Pour l'utilisation dans des conditions désertiques, les changements suivants ont été faits pour adapter le modèle standard : les prises d'air ont été placées à l'intérieur des véhicules pour réduire la quantité de poussière " avalée " par le moteur; à la place des pneus standard, des pneus d’avion surdimensionnés ont été employés, ils ont prouvés qu’ils étaient bons sur les terrains rocheux et dans les bancs sablonneux. À cause de leur pression atmosphérique basse, ces pneus réduisaient les chocs sur la terre rocheuse; tandis que sur les bancs sablonneux, la largeur des pneus empêchait les véhicules de s’enfoncer dans le sable et y rester coller. Dans l'ensemble, cependant, les véhicules automobiles Anglais, suite à leur vaste expérience des conditions désertiques, étaient supérieurs à ceux des Allemands, étant mieux adaptés aux conditions, notamment leurs pneus , étant plus hauts permettaient de ne pas heurter des objets sur le sol. Les pneus doubles (double essieu) étaient peu pratiques, en particulier dans des secteurs couverts de pierres, les pierres se bloquaient en grandes quantités dans les espaces entre les pneus.


Au commencement, les unités allemandes transférées en Afrique avaient leurs effectifs normaux prévus par le règlement. Des changements ont été effectués immédiatement :
a. Tous les véhicules ont été immédiatement adaptés avec des nouveaux filtres à poussière spéciaux.
b. Des unités spéciales, à savoir, des compagnies d'alimentation en eau, des colonnes de transport d'eau et des brigades géologiques, ont été organisées immédiatement pour s'occuper des problèmes de transport et d'alimentation en eau. Cependant, par suite des difficultés augmentantes de transport, de grandes parties de ces unités sont restées en Italie avant que la campagne ne soit terminée.
c. Tous les véhicules ont été camouflés par un camouflage de peinture de type désert.
d. Pour les uniformes et autres vêtements, les troupes ont reçues des chemises tropicales; vestes de lin kaki, shorts, bottes à lacets et des chaussures, tous deux en coton; chapeaux de lin avec pare-soleil; casques tropicaux; ventrières et des manteaux de laine.

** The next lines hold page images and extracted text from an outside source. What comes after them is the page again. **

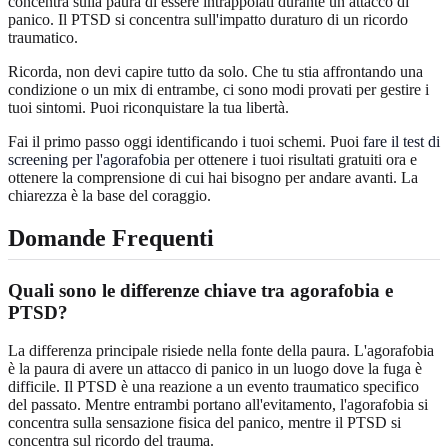
concentra sulla paura di essere intrappolati durante un attacco di
panico. Il PTSD si concentra sull'impatto duraturo di un ricordo
traumatico.
Ricorda, non devi capire tutto da solo. Che tu stia affrontando una
condizione o un mix di entrambe, ci sono modi provati per gestire i
tuoi sintomi. Puoi riconquistare la tua libertà.
Fai il primo passo oggi identificando i tuoi schemi. Puoi
fare il test di
screening per l'agorafobia
per ottenere i tuoi risultati gratuiti ora e
ottenere la comprensione di cui hai bisogno per andare avanti. La
chiarezza è la base del coraggio.
Domande Frequenti
Quali sono le differenze chiave tra agorafobia e
PTSD?
La differenza principale risiede nella fonte della paura. L'agorafobia
è la paura di avere un attacco di panico in un luogo dove la fuga è
difficile. Il PTSD è una reazione a un evento traumatico specifico
del passato. Mentre entrambi portano all'evitamento, l'agorafobia si
concentra sulla sensazione fisica del panico, mentre il PTSD si
concentra sul ricordo del trauma.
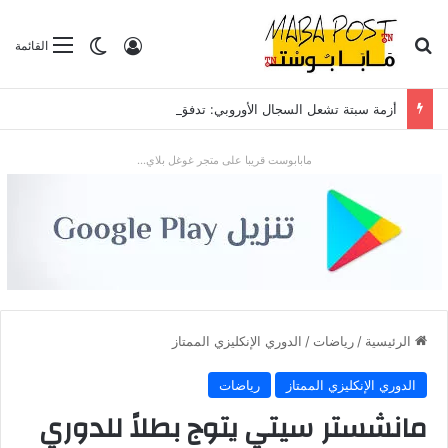
بحث عن
تسجيل الدخول
الوضع المظلم
القائمة
أزمة سبتة تشعل السجال الأوروبي: تدفق قياسي للمهاجرين يضع “شينغن” والعلاقات مع الرباط تحت الاختبار
مابابوست قريبا على متجر غوغل بلاي...
الرئيسية
/
رياضات
/
الدوري الإنكليزي الممتاز
الدوري الإنكليزي الممتاز
رياضات
مانشستر سيتي يتوج بطلاً للدوري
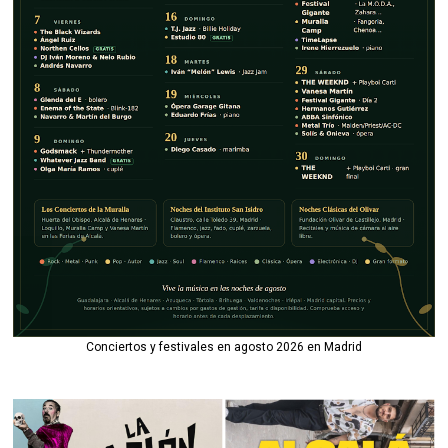
Conciertos y festivales en agosto 2026 en Madrid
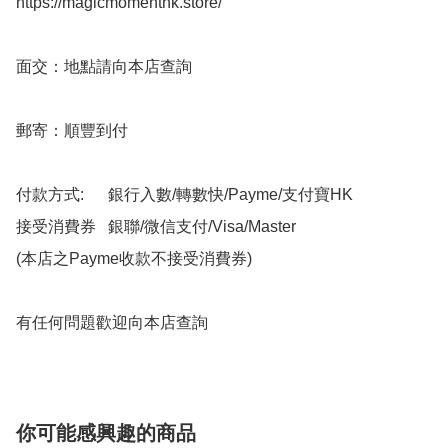
https://magicmomenthk.store/

面交：地點請向本店查詢

郵寄：順豐到付

付款方式:      銀行入數/轉數快/Payme/支付寶HK

接受消費券   銀聯/微信支付/Visa/Master

(本店之Payme收款不接受消費券)

有任何問題歡迎向本店查詢
你可能感興趣的商品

Tous ces éléments sont tirés de la traduction d'un rapport sur les expériences allemandes dans le désert paru en 1952, écrit par le général américain Alfred Toppe avec l'aide d'officiers allemands ayant servis en afrique du nord.

La traduction intégrale peut être trouvée là: [url=http://pagesperso-orange.fr/did.panzer/Guerre%20en%20AFN.htm
http://pagesperso-orange.fr/did.panzer/Guerre%20en%20AFN.htm[/quote[/url]]

Cela illustre bien le fait qu'Hitler et l'OKH ne s'intéressent guère à l'AFN. Or, et Raeder avait bien senti le coup, dans ses Mémorandums de septembre 1940, le danger arrivera, un jour, du Front Sud, car les anglais et leurs alliés américains frapperont le point faible de l'Axe ou le "ventre mou", l'AFN et l'Italie.